Reproduce the data exactly; no word may be added or dropped.
── Material to process
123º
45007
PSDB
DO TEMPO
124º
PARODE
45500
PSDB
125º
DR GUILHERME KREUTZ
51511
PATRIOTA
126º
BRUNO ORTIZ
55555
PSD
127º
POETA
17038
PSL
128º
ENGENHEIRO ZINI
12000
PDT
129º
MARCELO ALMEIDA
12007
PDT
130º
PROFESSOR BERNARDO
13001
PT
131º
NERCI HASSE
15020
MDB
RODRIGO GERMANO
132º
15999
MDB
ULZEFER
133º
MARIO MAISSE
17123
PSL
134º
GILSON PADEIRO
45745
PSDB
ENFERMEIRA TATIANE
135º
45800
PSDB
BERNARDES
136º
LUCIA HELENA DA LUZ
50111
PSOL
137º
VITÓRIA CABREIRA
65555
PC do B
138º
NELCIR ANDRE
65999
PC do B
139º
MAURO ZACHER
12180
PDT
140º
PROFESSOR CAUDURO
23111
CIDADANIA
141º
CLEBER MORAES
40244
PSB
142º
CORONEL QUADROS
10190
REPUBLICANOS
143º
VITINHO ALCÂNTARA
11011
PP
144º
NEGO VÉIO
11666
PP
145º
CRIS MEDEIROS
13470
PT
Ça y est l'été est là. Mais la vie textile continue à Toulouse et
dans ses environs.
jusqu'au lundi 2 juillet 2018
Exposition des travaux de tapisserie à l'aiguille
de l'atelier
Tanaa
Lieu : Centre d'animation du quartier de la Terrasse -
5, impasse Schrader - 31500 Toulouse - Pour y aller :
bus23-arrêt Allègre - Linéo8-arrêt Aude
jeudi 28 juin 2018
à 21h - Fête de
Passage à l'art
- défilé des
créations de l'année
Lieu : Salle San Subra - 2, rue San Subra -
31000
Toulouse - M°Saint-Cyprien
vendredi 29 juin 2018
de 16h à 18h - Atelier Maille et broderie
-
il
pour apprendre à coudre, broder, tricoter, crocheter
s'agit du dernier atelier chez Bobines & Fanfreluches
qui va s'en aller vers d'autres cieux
────
- **Solution below**
123º
45007
PSDB
DO TEMPO
124º
PARODE
45500
PSDB
125º
DR GUILHERME KREUTZ
51511
PATRIOTA
126º
BRUNO ORTIZ
55555
PSD
127º
POETA
17038
PSL
128º
ENGENHEIRO ZINI
12000
PDT
129º
MARCELO ALMEIDA
12007
PDT
130º
PROFESSOR BERNARDO
13001
PT
131º
NERCI HASSE
15020
MDB
RODRIGO GERMANO
132º
15999
MDB
ULZEFER
133º
MARIO MAISSE
17123
PSL
134º
GILSON PADEIRO
45745
PSDB
ENFERMEIRA TATIANE
135º
45800
PSDB
BERNARDES
136º
LUCIA HELENA DA LUZ
50111
PSOL
137º
VITÓRIA CABREIRA
65555
PC do B
138º
NELCIR ANDRE
65999
PC do B
139º
MAURO ZACHER
12180
PDT
140º
PROFESSOR CAUDURO
23111
CIDADANIA
141º
CLEBER MORAES
40244
PSB
142º
CORONEL QUADROS
10190
REPUBLICANOS
143º
VITINHO ALCÂNTARA
11011
PP
144º
NEGO VÉIO
11666
PP
145º
CRIS MEDEIROS
13470
PT
Ça y est l'été est là. Mais la vie textile continue à Toulouse et
dans ses environs.
jusqu'au lundi 2 juillet 2018
Exposition des travaux de tapisserie à l'aiguille
de l'atelier
Tanaa
Lieu : Centre d'animation du quartier de la Terrasse -
5, impasse Schrader - 31500 Toulouse - Pour y aller :
bus23-arrêt Allègre - Linéo8-arrêt Aude
jeudi 28 juin 2018
à 21h - Fête de
Passage à l'art
- défilé des
créations de l'année
Lieu : Salle San Subra - 2, rue San Subra -
31000
Toulouse - M°Saint-Cyprien
vendredi 29 juin 2018
de 16h à 18h - Atelier Maille et broderie
-
il
pour apprendre à coudre, broder, tricoter, crocheter
s'agit du dernier atelier chez Bobines & Fanfreluches
qui va s'en aller vers d'autres cieux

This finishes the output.